Sementara itu Fabian hanya tersenyum, dia benar-benar tak habis pikir. Terlebih setelah mendengar jawaban yang tak nyambung dari Yoga. Apa hubungannya? Hal itu terus aja berkutat di otaknya. Namun demikian, dia tak berniat untuk bertanya lebih jauh. Karena dia paham, jika Yoga paling tak suka ditanyai.
"Jika kamu tidak ada kepentingan di sini, bukankah lebih baik kamu kembali bekerja?" sindir Yoga.
"Aku hanya ingin bertemu sepupuku, apa itu salah?" tanya Fabian, menggoda Yoga.
"Aku tidak mau ketemu kamu," ketus Yoga.
Ujaran-ujaran ketus itu, jika didengar orang lain mungkin akan terkesan sangat jahat. Namun bagi Fabian itu tak lain hanyalah gurauan dari Yoga. Sebab, sedari dulu ucapan Yoga memang selalu seperti itu.
"Becca ulang tahun, lo disuruh dateng ntar malem," ucap Fabian.
Sebuah penekanan saat Yoga meletakkan bulpennya berhasil membuat semua orang melirik ke arahnya. Meski begitu Yoga masih memandang lurus dokumen yang ada di tangannya.
"Aku tidak mau," tolak mentah-mentahnya.
"Kalau lo nggak mau dia nggak mau pulang sampai lo dateng,"
"Coba saja,"
Meta tampak menggigil mendengar ucapan-ucapan dingin dari Yoga. Dia melirik ke arah Pak Cipto yang rupanya telah tersenyum ke arahnya. Sepertinya, orang-orang ini telah terlalu terbiasa oleh Yoga. Itu sebabnya ucapan sepedas itu bagi mereka adalah wajar.
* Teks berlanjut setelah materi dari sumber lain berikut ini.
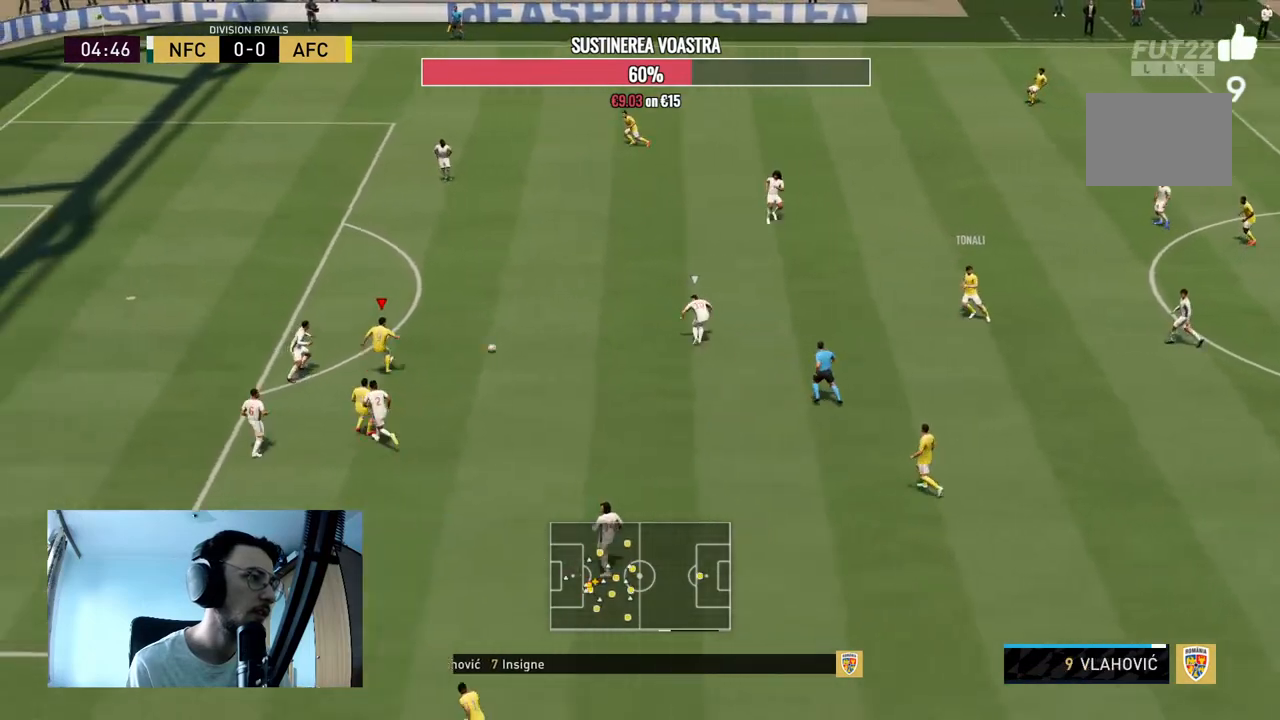
{"dt_ms": 500, "buttons": [], "left_stick": "down", "right_stick": "center", "events": [[333, "left_stick", "center"], [467, "left_stick", "down"]]}
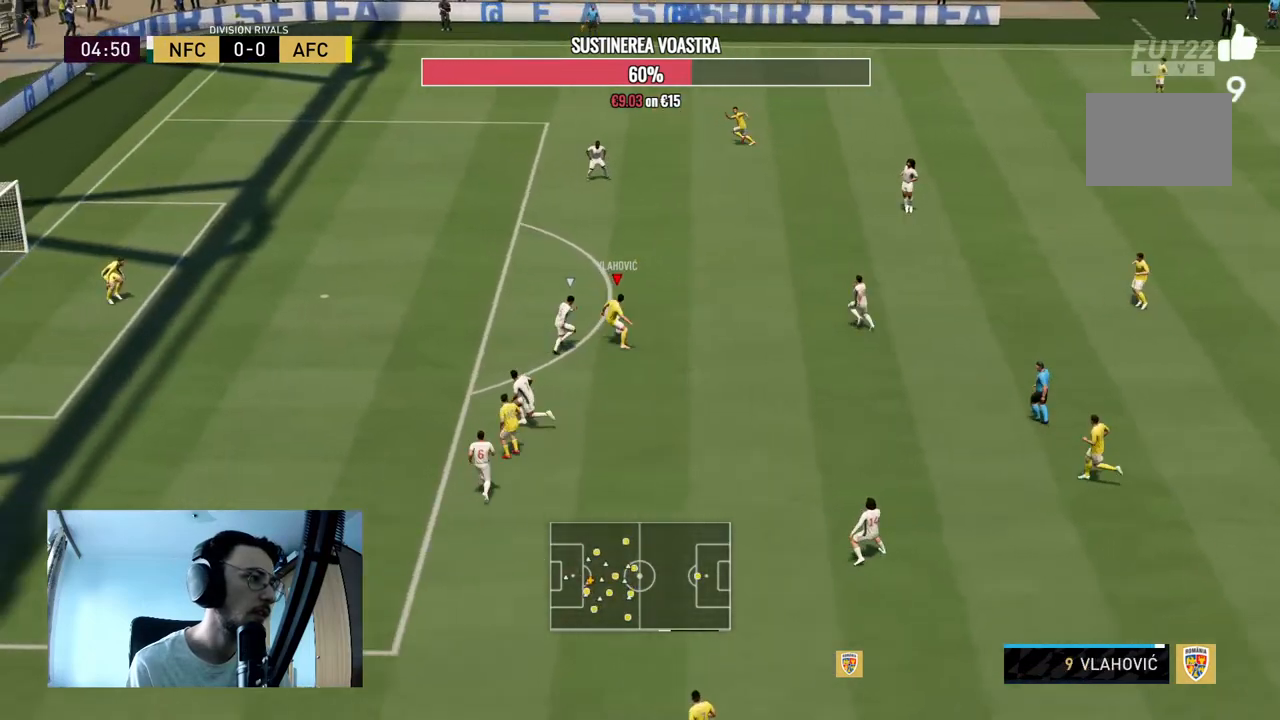
{"dt_ms": 500, "buttons": [], "left_stick": "center", "right_stick": "up", "events": [[300, "right_stick", "right"], [433, "left_stick", "center"], [467, "right_stick", "up"]]}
Setelah menahan napas, Meta pun memutuskan untuk duduk. Mengabaikan perbincangan itu, dan fokus pada pekerjaannya. Meski sesekaki ia melirik sekilas, saat Fabian bicara panjang lebar, sementara Yoga benar-benar mengabaikannya. Lagi, Meta menghela napas panjang, dia benar-benar tak menyangka jika akan melihat pemandangan paling mengenaskan seperti ini.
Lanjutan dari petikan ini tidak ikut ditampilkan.